> [TRECHO DO DOCUMENTO]:
Em entrevista exclusiva ao canal Claudio Dantas, Eduardo Tagliaferro disse que a assessoria especial de combate à desinformação, comandada por Alexandre de Moraes, só era usada contra a direita.
“Só haviam denúncias da direita, não tinha nada de esquerda no material”, afirmou.
Ele afirmou ainda que, sem qualquer “análise aprofundada”, bastava a pessoa estar usando uma camisa verde e amarela ou ter uma foto de Jair Bolsonaro nas redes sociais para ser detida.
O ex-assessor de Moraes contou que pediu exoneração diversas vezes, mas seus pedidos foram negados. Ele então decidiu permanecer no cargo com o objetivo de “juntar o máximo possível de provas” para poder falar publicamente no momento certo.
Ele justificou ter demorado a fazer as denúncias por “medo, por pressão”, e descreveu a ameaça como algo que não vinha apenas por palavras, mas pelas “atitudes da pessoa” com a própria equipe, que, segundo ele, era tratada com desequilíbrio e como “incapaz”.

> [INSTRUÇÕES DO EXERCÍCIO]:
1. No texto sobre a entrevista de Eduardo Tagliaferro, a qual canal ele concedeu a entrevista exclusiva?
2. Relacione todas as expressões que aparecem entre aspas no texto sobre a entrevista de Eduardo Tagliaferro.
3. Prossiga com o texto sobre a entrevista de Eduardo Tagliaferro a partir do ponto em que ele termina.
Os registros provêm de uma fonte diferente da do trecho acima.

> [REGISTROS FORNECIDOS]:
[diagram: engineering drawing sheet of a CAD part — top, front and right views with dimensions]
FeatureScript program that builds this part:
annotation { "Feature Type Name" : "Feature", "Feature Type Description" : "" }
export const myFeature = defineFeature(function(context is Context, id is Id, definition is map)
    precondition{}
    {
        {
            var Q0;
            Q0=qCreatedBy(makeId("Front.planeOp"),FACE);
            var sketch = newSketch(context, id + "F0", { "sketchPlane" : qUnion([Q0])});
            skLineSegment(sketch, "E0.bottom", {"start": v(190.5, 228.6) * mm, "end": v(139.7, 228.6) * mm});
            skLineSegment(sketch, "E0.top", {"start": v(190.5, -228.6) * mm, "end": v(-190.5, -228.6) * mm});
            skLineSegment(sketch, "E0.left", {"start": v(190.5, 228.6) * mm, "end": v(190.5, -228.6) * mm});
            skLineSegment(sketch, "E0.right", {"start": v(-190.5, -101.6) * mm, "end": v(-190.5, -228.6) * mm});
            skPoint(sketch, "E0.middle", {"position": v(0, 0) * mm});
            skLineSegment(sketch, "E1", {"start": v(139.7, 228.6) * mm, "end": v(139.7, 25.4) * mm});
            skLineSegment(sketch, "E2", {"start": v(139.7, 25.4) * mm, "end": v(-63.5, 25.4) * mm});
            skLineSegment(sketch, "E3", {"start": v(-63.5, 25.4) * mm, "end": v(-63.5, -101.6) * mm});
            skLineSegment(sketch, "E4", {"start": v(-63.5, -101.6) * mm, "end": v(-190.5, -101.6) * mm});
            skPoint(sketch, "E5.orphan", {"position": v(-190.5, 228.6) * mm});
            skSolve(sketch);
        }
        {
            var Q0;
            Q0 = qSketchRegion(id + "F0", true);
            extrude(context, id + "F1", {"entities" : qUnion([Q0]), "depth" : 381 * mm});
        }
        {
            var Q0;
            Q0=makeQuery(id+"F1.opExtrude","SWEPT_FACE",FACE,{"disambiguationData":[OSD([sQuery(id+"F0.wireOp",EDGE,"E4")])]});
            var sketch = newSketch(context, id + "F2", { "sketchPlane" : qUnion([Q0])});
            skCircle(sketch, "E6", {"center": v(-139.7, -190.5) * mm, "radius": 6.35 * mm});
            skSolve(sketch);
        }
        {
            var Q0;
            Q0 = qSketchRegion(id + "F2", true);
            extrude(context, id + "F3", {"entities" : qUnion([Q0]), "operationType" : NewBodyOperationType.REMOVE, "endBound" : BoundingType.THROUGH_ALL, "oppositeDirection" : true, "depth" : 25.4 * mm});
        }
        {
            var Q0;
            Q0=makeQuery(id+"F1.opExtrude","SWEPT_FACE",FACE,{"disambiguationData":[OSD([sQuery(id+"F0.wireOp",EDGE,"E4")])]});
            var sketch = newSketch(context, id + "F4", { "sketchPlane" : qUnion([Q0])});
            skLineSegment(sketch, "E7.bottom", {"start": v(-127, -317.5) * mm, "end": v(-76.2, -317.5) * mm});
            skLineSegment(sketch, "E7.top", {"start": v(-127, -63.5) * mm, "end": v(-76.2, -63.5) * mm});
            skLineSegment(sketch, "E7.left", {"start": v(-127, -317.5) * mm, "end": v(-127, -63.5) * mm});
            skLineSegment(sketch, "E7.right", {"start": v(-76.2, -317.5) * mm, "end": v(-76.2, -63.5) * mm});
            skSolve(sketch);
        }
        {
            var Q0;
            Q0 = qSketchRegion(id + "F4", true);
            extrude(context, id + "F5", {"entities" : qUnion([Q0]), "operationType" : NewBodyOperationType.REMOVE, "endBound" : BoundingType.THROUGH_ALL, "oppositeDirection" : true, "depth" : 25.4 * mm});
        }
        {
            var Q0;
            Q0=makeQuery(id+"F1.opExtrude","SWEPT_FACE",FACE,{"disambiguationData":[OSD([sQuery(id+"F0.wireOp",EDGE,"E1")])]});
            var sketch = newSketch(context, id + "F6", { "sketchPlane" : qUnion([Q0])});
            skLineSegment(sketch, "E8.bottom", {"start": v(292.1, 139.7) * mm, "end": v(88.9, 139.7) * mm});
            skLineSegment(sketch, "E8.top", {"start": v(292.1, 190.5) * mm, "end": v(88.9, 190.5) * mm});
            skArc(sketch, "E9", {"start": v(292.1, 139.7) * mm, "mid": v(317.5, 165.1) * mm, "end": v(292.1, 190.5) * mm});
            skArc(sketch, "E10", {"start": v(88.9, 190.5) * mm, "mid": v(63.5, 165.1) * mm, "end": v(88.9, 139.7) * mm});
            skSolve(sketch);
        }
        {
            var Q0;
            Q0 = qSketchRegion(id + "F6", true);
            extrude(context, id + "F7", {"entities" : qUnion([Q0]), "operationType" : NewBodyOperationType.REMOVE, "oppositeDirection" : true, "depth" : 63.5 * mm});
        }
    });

> [RESULTADOS DO EXERCÍCIO]:
1. Ao canal Claudio Dantas.

2.
- “Só haviam denúncias da direita, não tinha nada de esquerda no material”
- “análise aprofundada”
- “juntar o máximo possível de provas”
- “medo, por pressão”
- “atitudes da pessoa”
- “incapaz”

3.
Tagliaferro declarou que o motivo de suas denúncias é “salvar aqueles que foram prejudicados” e que é um “dever do povo” conhecer a verdade. A entrevista ocorre após o ex-assessor ter sido indiciado por vazamento de conversas de WhatsApp com servidores do STF e do TSE.
Além do indiciamento, Tagliaferro revelou que, somente nesta sexta-feira (8), teve bloqueios em suas contas e no Pix, e que existem decisões sob sigilo que podem indicar novas diligências em preparação.